Marbru Assoc. v White
2014 NY Slip Op 01245 [114 AD3d 554]
February 20, 2014
Appellate Division, First Department
Published by New York State Law Reporting Bureau pursuant to Judiciary Law § 431.
As corrected through Wednesday, March 26, 2014


Marbru Associates et al., Appellants,
v
William J. White et al., Respondents.

[*1] Kaufman Friedman Plotnicki & Grun, LLP, New York (Howard Grun of counsel), for appellants.

The Price Law Firm, LLC, New York (Joshua C. Price of counsel), for respondents.

Order, Supreme Court, New York County (Manuel J. Mendez, J.), entered April 16, 2013, which, insofar as appealed from, denied plaintiffs landlords' motion to direct defendants tenants to pay for use and occupancy of the subject apartment and granted defendants' cross motion for leave to amend their answer to assert an affirmative defense requesting transfer of this action to Civil Court and counterclaims for attorney's fees and for harassment and discrimination, unanimously modified, on the law, to grant plaintiffs' motion to the extent of awarding use and occupancy pendente lite at the rate of $1,595.53 per month, and awarding use and occupancy arrears retroactive to January 13, 2012, and remanding the matter for calculation of the amount of retroactive arrears, and otherwise affirmed, without costs.

Plaintiffs are entitled to an order requiring defendants to pay use and occupancy pending the determination of this action (see Levinson v 390 W. End Assoc., L.L.C., 22 AD3d 397, 403 [1st Dept 2005]; MMB Assoc. v Dayan, 169 AD2d 422 [1st Dept 1991]). The amount sought, $1,595.53 per month, is the amount of monthly rent under the last lease effective between the parties, and, as such, is fair (see Eli Haddad Corp. v Redmond Studio, 102 AD2d 730, 731 [1st Dept 1984]). Plaintiffs are also entitled to an award of use and occupancy arrears as indicated (see Shoshany v Goldstein, 20 Misc 3d 687, 689 [Civ Ct, NY County 2008]).

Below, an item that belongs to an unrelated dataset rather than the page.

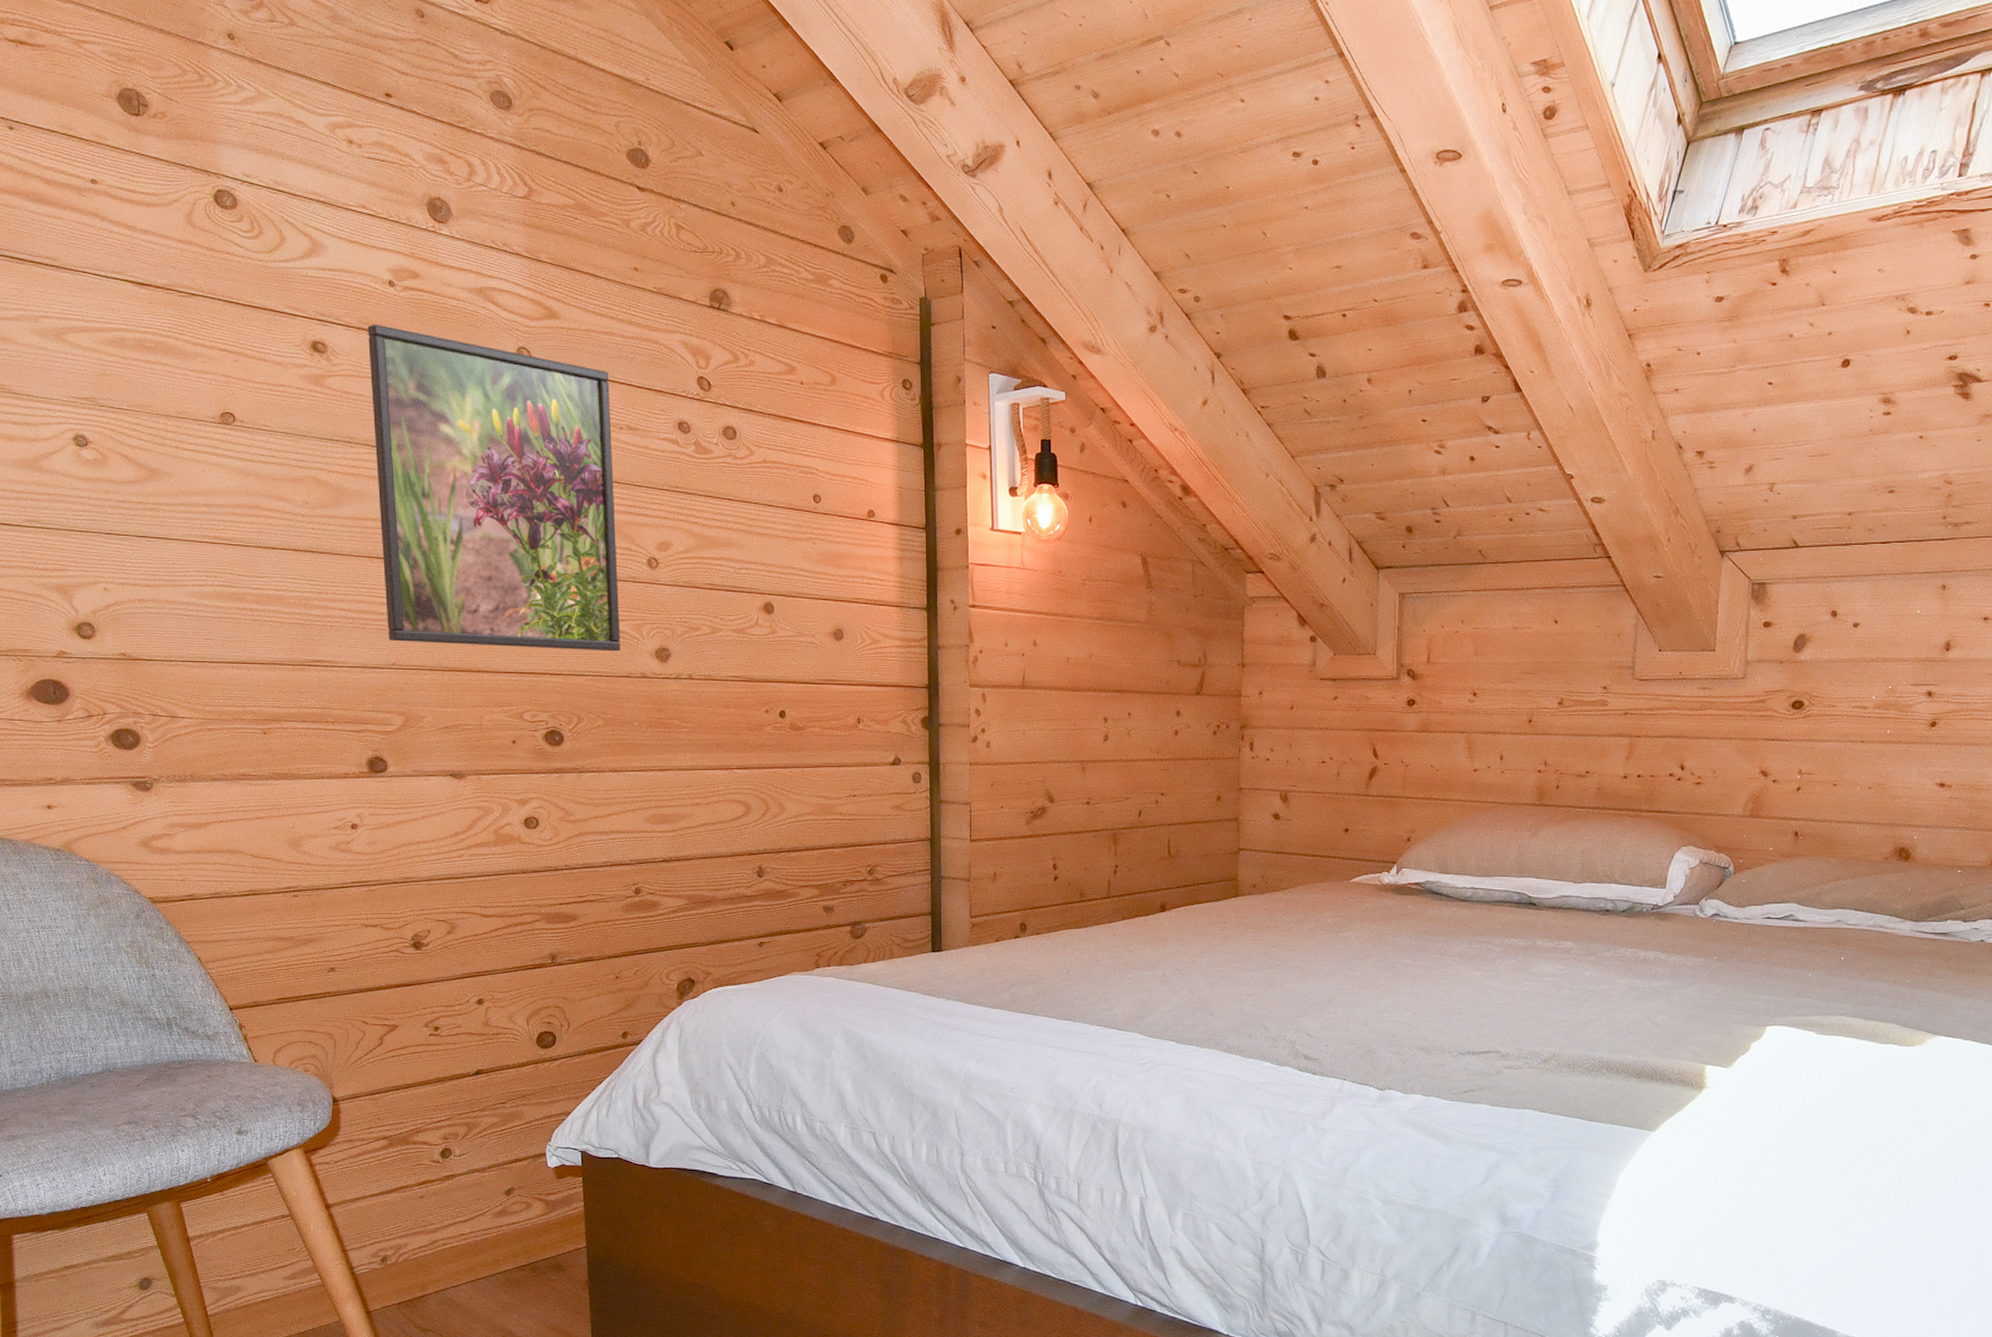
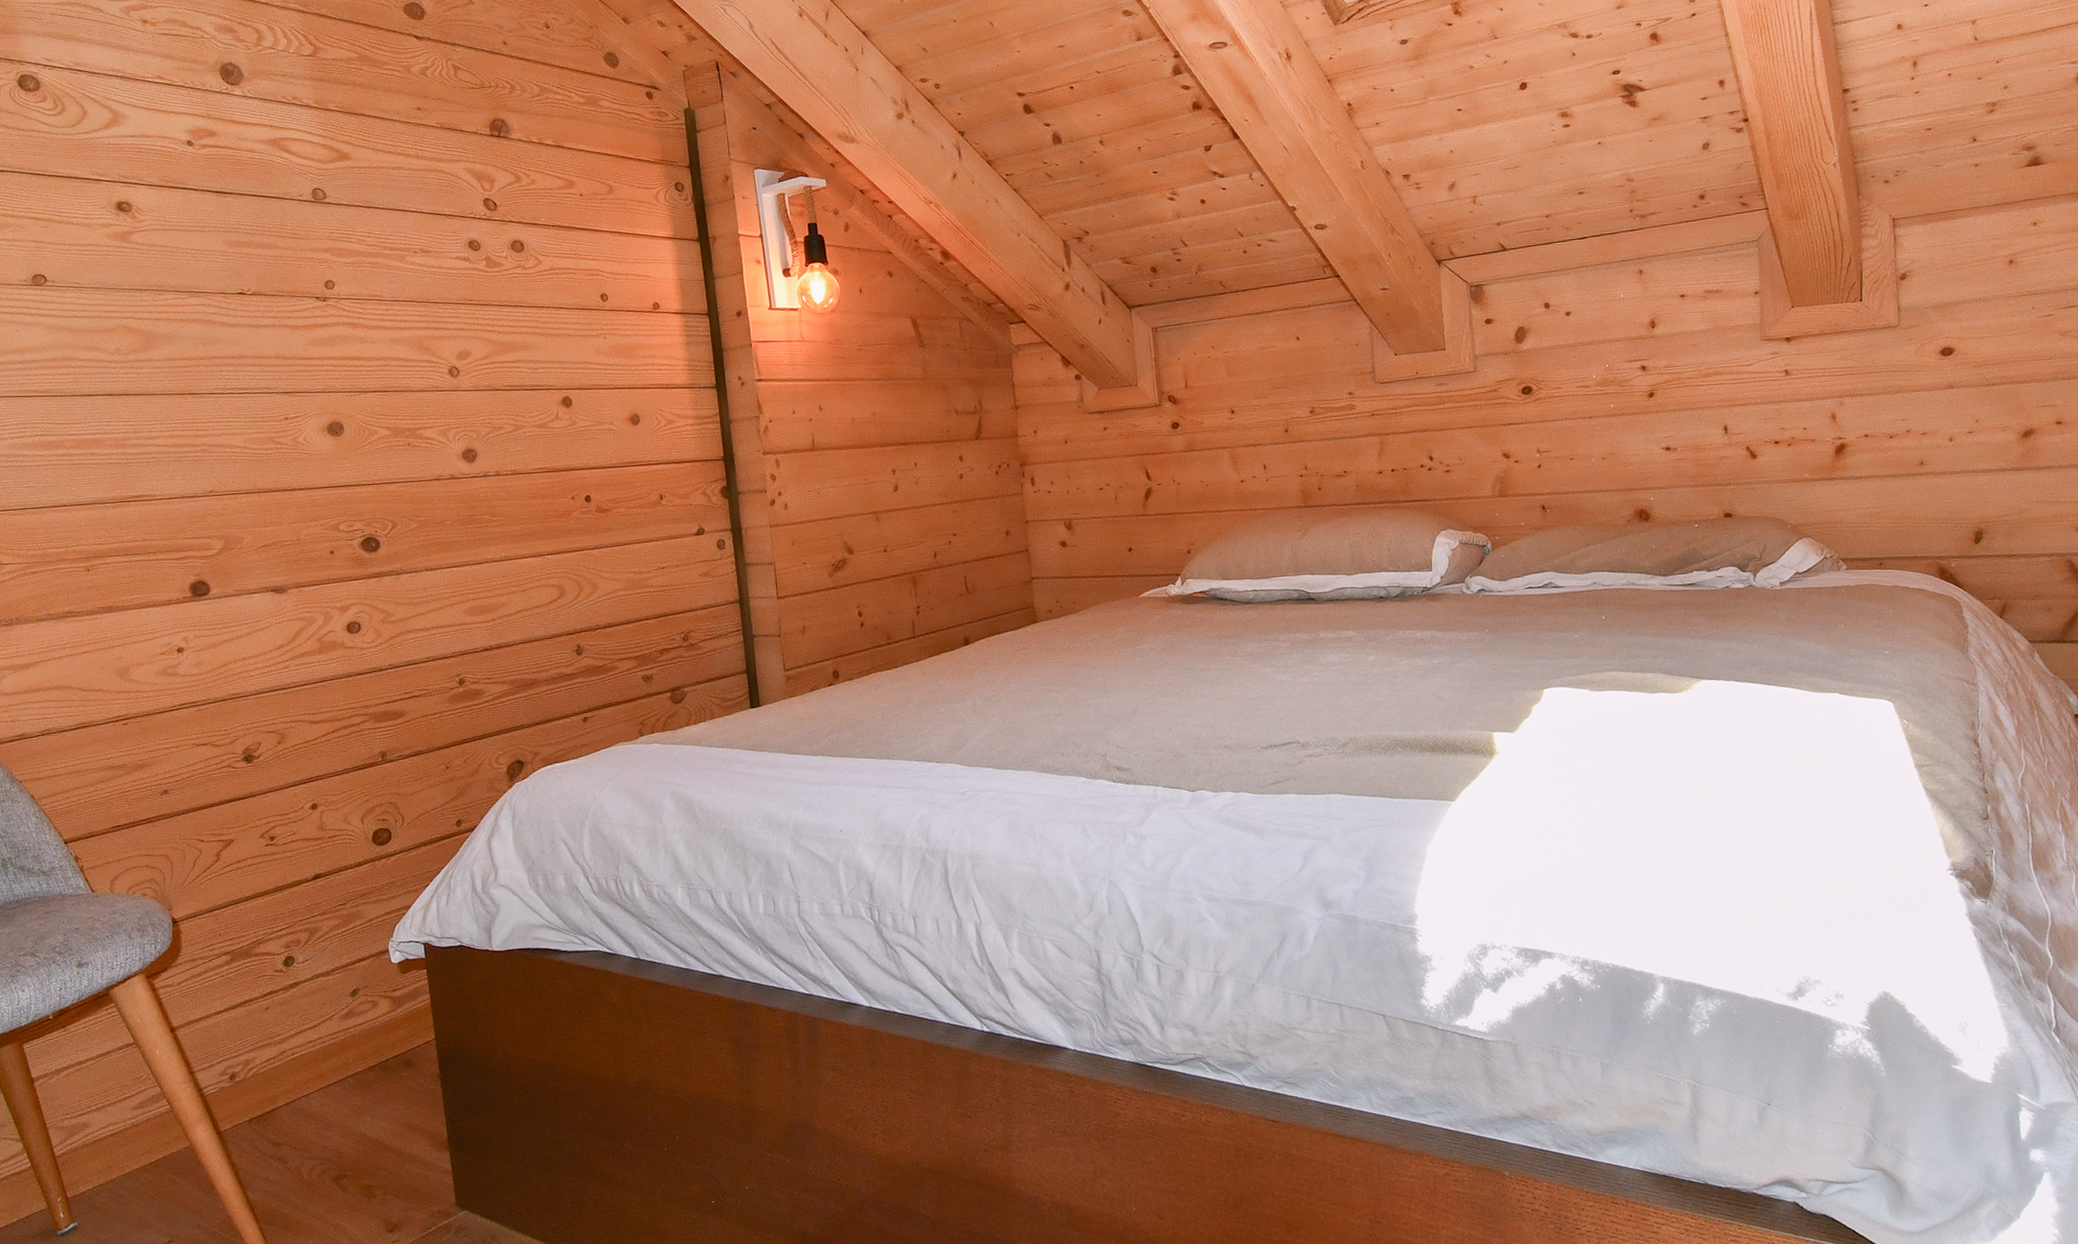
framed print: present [368,324,621,652] -> none [169,180,429,471]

The motion court did not abuse its discretion in granting defendants leave to assert a request for transfer to Civil Court as an affirmative defense. Whether the action should actually be transferred is a matter to be decided by Supreme Court, in its discretion, should either party affirmatively move for such relief. "The Civil Court is the preferred forum for resolving landlord-tenant issues" (44-46 W. 65th Apt. Corp. v Stvan, 3 AD3d 440, 441 [1st Dept 2004]), and where, as here, the "primary relief sought is repossession of the premises," the addition of a prayer for declaratory or equitable relief does not negate the presumption that Civil Court is the preferred forum (Waterside Plaza v Yasinskaya, 306 AD2d 138, 139 [1st Dept 2003] [internal quotation marks omitted]).

Since no party has produced a copy of the original lease, the motion court did not abuse its discretion in granting defendants leave to assert a counterclaim for attorney's fees hypothetically, "[i]n the event that" there is a lease between the parties "containing an applicable [*2]legal fees clause" (see CPLR 3014). The motion court also providently exercised its discretion in granting defendants leave to amend their answer to assert a counterclaim for harassment and race-based discrimination. Concur—Gonzalez, P.J., Tom, Saxe, Freedman and Manzanet-Daniels, JJ.